_The task_: Please write the data out once more, exactly as it is given.
/---
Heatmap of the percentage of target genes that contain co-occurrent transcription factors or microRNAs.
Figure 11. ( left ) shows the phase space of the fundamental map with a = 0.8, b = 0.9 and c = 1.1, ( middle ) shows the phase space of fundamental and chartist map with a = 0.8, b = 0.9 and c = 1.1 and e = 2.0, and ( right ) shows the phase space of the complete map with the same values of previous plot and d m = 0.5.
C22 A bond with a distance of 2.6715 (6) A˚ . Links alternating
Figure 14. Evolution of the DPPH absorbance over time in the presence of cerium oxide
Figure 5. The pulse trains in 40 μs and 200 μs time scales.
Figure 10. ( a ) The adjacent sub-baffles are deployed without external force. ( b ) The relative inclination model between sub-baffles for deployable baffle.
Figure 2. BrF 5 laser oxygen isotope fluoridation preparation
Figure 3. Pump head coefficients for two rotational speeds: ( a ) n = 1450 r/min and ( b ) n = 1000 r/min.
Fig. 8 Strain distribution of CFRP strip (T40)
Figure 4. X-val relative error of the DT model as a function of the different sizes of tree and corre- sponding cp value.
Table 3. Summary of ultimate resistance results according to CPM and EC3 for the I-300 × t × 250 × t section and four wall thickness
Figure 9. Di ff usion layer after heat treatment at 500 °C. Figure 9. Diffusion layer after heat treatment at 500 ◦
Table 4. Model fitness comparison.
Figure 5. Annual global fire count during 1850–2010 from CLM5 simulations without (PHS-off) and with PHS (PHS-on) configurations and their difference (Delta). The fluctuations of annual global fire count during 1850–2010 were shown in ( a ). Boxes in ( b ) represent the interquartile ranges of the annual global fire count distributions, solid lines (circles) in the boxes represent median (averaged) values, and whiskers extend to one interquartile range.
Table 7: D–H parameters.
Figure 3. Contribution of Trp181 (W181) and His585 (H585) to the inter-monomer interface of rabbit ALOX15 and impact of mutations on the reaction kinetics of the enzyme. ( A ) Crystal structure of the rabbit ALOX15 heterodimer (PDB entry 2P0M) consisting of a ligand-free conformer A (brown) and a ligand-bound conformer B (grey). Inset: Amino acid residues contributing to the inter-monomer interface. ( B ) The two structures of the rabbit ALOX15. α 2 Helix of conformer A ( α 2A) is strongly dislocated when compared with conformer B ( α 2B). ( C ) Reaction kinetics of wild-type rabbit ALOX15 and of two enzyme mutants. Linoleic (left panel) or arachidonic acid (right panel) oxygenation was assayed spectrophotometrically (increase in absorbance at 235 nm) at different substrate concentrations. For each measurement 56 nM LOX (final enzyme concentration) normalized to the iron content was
\---
_Result_:
Heatmap of the percentage of target genes that contain co-occurrent transcription factors or microRNAs.
Figure 11. ( left ) shows the phase space of the fundamental map with a = 0.8, b = 0.9 and c = 1.1, ( middle ) shows the phase space of fundamental and chartist map with a = 0.8, b = 0.9 and c = 1.1 and e = 2.0, and ( right ) shows the phase space of the complete map with the same values of previous plot and d m = 0.5.
C22 A bond with a distance of 2.6715 (6) A˚ . Links alternating
Figure 14. Evolution of the DPPH absorbance over time in the presence of cerium oxide
Figure 5. The pulse trains in 40 μs and 200 μs time scales.
Figure 10. ( a ) The adjacent sub-baffles are deployed without external force. ( b ) The relative inclination model between sub-baffles for deployable baffle.
Figure 2. BrF 5 laser oxygen isotope fluoridation preparation
Figure 3. Pump head coefficients for two rotational speeds: ( a ) n = 1450 r/min and ( b ) n = 1000 r/min.
Fig. 8 Strain distribution of CFRP strip (T40)
Figure 4. X-val relative error of the DT model as a function of the different sizes of tree and corre- sponding cp value.
Table 3. Summary of ultimate resistance results according to CPM and EC3 for the I-300 × t × 250 × t section and four wall thickness
Figure 9. Di ff usion layer after heat treatment at 500 °C. Figure 9. Diffusion layer after heat treatment at 500 ◦
Table 4. Model fitness comparison.
Figure 5. Annual global fire count during 1850–2010 from CLM5 simulations without (PHS-off) and with PHS (PHS-on) configurations and their difference (Delta). The fluctuations of annual global fire count during 1850–2010 were shown in ( a ). Boxes in ( b ) represent the interquartile ranges of the annual global fire count distributions, solid lines (circles) in the boxes represent median (averaged) values, and whiskers extend to one interquartile range.
Table 7: D–H parameters.
Figure 3. Contribution of Trp181 (W181) and His585 (H585) to the inter-monomer interface of rabbit ALOX15 and impact of mutations on the reaction kinetics of the enzyme. ( A ) Crystal structure of the rabbit ALOX15 heterodimer (PDB entry 2P0M) consisting of a ligand-free conformer A (brown) and a ligand-bound conformer B (grey). Inset: Amino acid residues contributing to the inter-monomer interface. ( B ) The two structures of the rabbit ALOX15. α 2 Helix of conformer A ( α 2A) is strongly dislocated when compared with conformer B ( α 2B). ( C ) Reaction kinetics of wild-type rabbit ALOX15 and of two enzyme mutants. Linoleic (left panel) or arachidonic acid (right panel) oxygenation was assayed spectrophotometrically (increase in absorbance at 235 nm) at different substrate concentrations. For each measurement 56 nM LOX (final enzyme concentration) normalized to the iron content was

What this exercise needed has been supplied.